You might be saying, ‘Hey Mark, we’re different. We also create quarterly and monthly plans. Smaller goals help us achieve the big ones.’
I fully agree – breaking larger goals down is essential.
But how often do you review those monthly goals?
Looking at monthly goals once a month is just about as useless as looking at annual goals once a year.
That’s where planning comes in.
First of all, planning is hard. It’s boring as heck.
- You have to rework approaches.
- You have to accept feedback.
- You have to scrape your ideas.
- You have to check your ego.
- You have to do nonbillable work.
There are ample excuses not to do more growth planning.

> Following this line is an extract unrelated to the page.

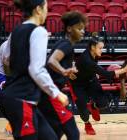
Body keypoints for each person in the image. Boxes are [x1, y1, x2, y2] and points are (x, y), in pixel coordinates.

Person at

There are fires to fight and client work to complete. And you’re already doing work allocation and operational planning every week.
However, if you want to hit a monthly growth goal, bi-weekly planning is a must. It’s easy to skip a week or two of planning and then get to month end with no results.
- If you’re running a paid ad campaign and the algorithm has engaged (usually within a week), you (or your team) should review the results every other day. During the planning, you assess the messaging, audience, and funnel operations.
- If your team is using a new app, bi-weekly check-ins are needed to ensure your team is not spinning their wheels. During the planning, you assess adoption and if additional training is needed.
Impactful growth comes from creating and executing plans to do things you’ve never done before. However, those plans will always inevitably be flawed. There will always be unknown variables.
If you don’t remember anything else from this week’s newsletter, remember this:
Success from a plan only comes from the consistent review and reworking of that plan.
Plans are worthless, but planning is everything. – President Dwight Eisenhower.